I do not have these skills. I started blogging because writing, even if I did it terribly and without any measurable success, felt like it helped me to clear my head. I feel better about whatever mess is in my head when I sit down and map out thoughts and arguments.

 

I've been ignoring or avoiding writing and blogging lately. My head has felt like more of a mess than usual, and that mess is very difficult to sort out into manageable piles that can be dissected into coherent and meaningful posts.

 

I am trying to sort through that mess.

 

It started last summer. I recognized that many of the feelings that sent me to therapy in the first place were edging their way in to my psyche. I slept a lot, spent more "me" time just resting and relaxing and avoiding big group outings and when I did attend these big group events, I found them exhausting. I slowly lost feelings. I used to feel happy, excited, enthusiastic, and passionate. I felt angry, furious, frothy rage-filled wrath. I felt love. I felt a deep affection, a longing, and a devotion to people in my life who inspired these feelings. I felt tired, but a tired that was so deep in my bones that the exhaustion went right through me because I deserved the feeling. I felt life, and felt it so strongly and deeply because I truly felt like I had earned it. That...changed. It's impossible to say how or why, but slowly that slipped away from me.

 

I started revisiting my therapist in September. I had seen this particular therapist last year, and found her to be excellent. I could feel that something bad was going on, so early September I gave her a call. Her schedule was pretty full, but I was able to see her at the end of the month.

 

I think she could tell right away that I was struggling. Back when I first saw her she had helped me to work on balancing the demands of diabetes and everyday life. She helped me to work through those things, and helped me to figure out my life so I could feel like I could handle it.

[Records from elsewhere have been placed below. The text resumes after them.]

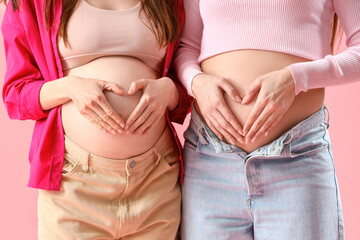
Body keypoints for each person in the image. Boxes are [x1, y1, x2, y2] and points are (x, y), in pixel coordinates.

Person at [1, 0, 190, 239]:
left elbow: (190, 81)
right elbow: (15, 94)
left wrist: (171, 92)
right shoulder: (34, 3)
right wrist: (69, 88)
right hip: (74, 185)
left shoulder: (171, 3)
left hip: (155, 181)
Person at [174, 0, 360, 239]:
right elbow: (187, 48)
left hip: (297, 162)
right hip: (210, 160)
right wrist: (196, 82)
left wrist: (295, 78)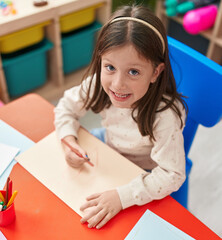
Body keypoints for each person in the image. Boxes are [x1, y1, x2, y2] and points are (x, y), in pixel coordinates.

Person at [54, 4, 187, 229]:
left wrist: (122, 197)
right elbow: (65, 107)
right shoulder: (98, 82)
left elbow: (172, 174)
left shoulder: (164, 117)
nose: (117, 84)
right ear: (101, 60)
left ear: (156, 72)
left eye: (133, 72)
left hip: (143, 172)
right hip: (109, 151)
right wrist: (69, 141)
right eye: (110, 67)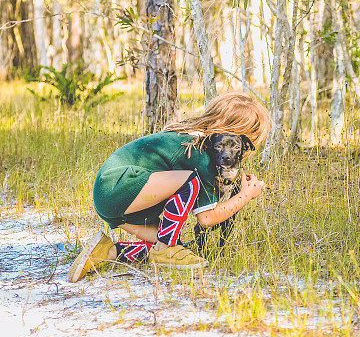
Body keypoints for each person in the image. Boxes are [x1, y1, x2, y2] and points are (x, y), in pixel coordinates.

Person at [68, 92, 270, 282]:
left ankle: (108, 252)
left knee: (172, 242)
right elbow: (207, 219)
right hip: (118, 187)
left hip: (113, 198)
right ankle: (166, 248)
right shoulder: (200, 153)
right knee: (189, 184)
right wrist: (245, 195)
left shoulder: (195, 139)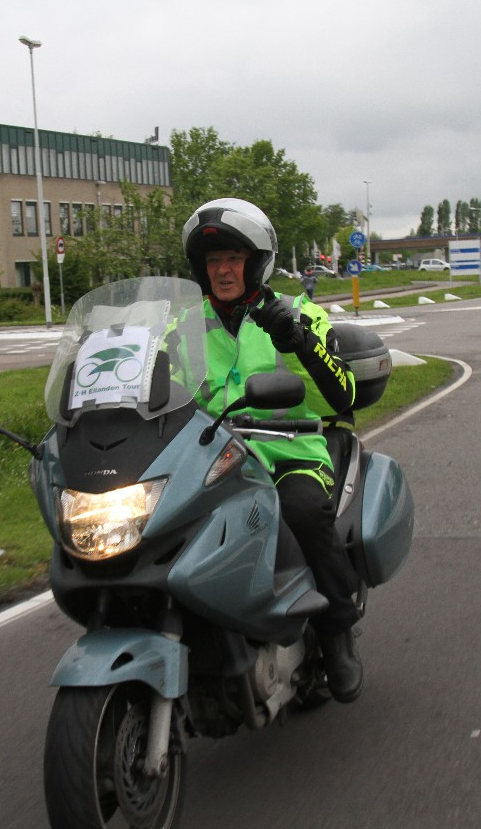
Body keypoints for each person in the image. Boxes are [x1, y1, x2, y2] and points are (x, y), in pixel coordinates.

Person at [181, 197, 365, 702]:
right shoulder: (183, 328)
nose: (223, 270)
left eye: (234, 258)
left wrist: (297, 341)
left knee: (303, 510)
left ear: (257, 262)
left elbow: (343, 395)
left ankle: (337, 633)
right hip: (211, 457)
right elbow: (158, 390)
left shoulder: (299, 313)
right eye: (213, 261)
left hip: (288, 452)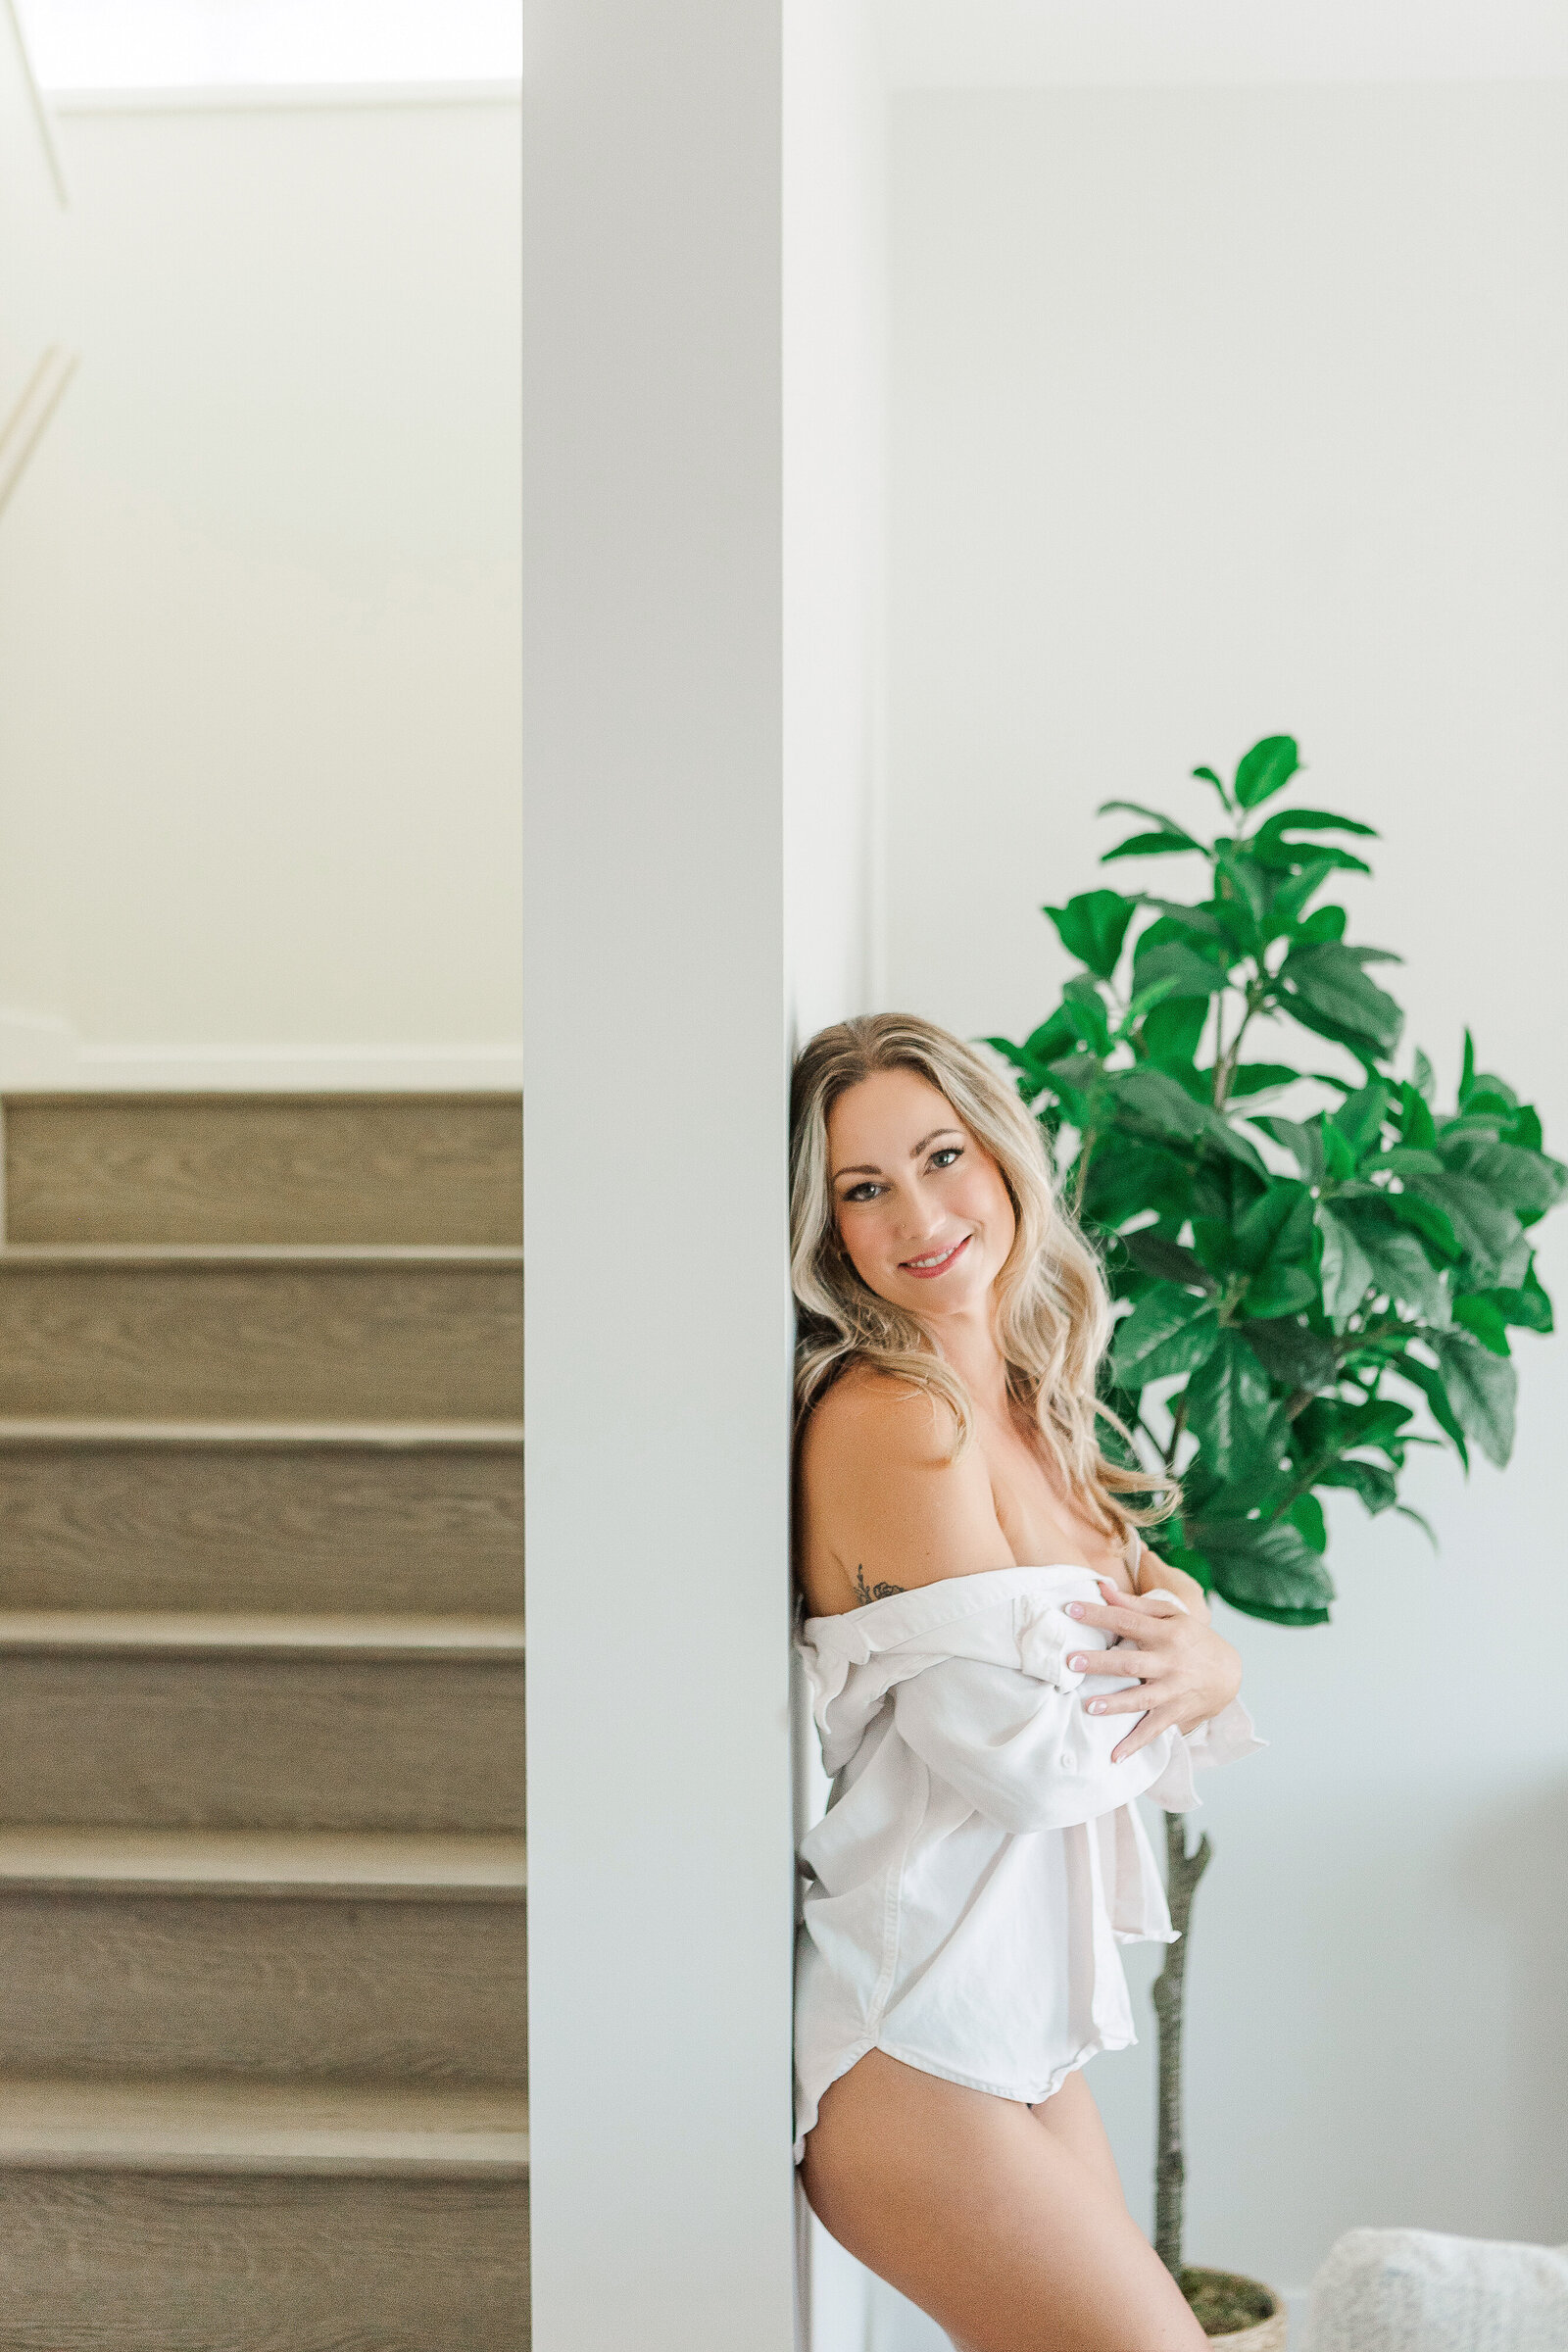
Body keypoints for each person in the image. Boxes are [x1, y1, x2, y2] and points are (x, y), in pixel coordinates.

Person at [791, 1012, 1262, 2352]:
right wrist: (1198, 1673)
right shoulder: (894, 1417)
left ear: (1003, 1158)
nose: (922, 1214)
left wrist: (1206, 1659)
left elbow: (1181, 1631)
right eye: (863, 1189)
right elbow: (1026, 1757)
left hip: (1016, 2024)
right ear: (829, 1233)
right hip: (915, 2038)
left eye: (942, 1157)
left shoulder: (1026, 1403)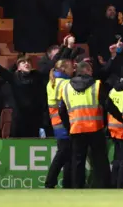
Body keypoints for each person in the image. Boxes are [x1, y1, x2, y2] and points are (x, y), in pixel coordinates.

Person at [59, 61, 123, 188]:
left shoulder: (66, 88)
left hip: (76, 129)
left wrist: (69, 127)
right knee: (100, 160)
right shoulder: (96, 85)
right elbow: (109, 105)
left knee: (78, 161)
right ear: (88, 71)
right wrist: (121, 119)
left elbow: (61, 111)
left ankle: (77, 187)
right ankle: (105, 186)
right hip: (95, 127)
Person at [44, 59, 75, 189]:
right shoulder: (65, 83)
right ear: (63, 69)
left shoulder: (52, 81)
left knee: (67, 154)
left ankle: (67, 183)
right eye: (71, 67)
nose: (73, 70)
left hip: (56, 122)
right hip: (65, 122)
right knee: (63, 152)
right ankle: (50, 182)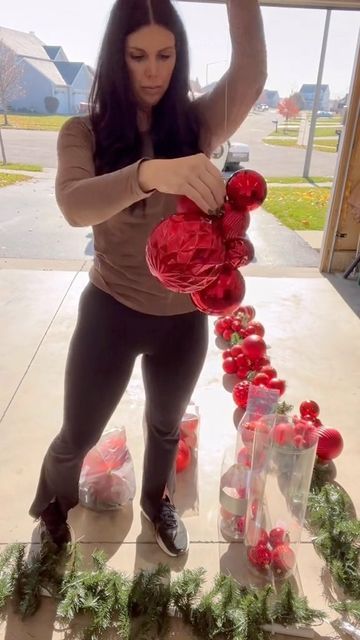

In my sessions in October I received assignments like:  exercise. Walk the dog. Take those walks with the Boyfriend. TALK to my family about when I felt crummy.
I tried these things. I really did try.

By November, she encouraged me to visit my family doctor. She talked about me taking some time off to recover. My family doctor agreed.

I had some conversations with Boyfriend, and some of these worried me. I could tell he was worried. He knew that something was going on, something a little worse than just a temporary thing.  I hate worrying him. It breaks my heart to see him hurting and wondering whether his continued presence contributed to all of this.

 

My people wrote each other letters. My therapist wrote to my family doctor and recommended to him that I take some time off work. She also suggested that we consider medication. He agreed with her assessment, and started me on a course of antidepressants.

 

The first few days were rough. I've been having some significant issues with nausea, and the first three days of meds were the worse. There was a lot of vomiting.... like a lot. Soooo much puke. That's gotten better, but not significantly. I'm able to keep down food by dinner every day -- sometimes earlier! -- so it's still improving, but slowly.

 

It feels like I am still working through the diabetes burnout. The funeral this week didn't help. Time to myself has been good, I think, but still it has been a slow process.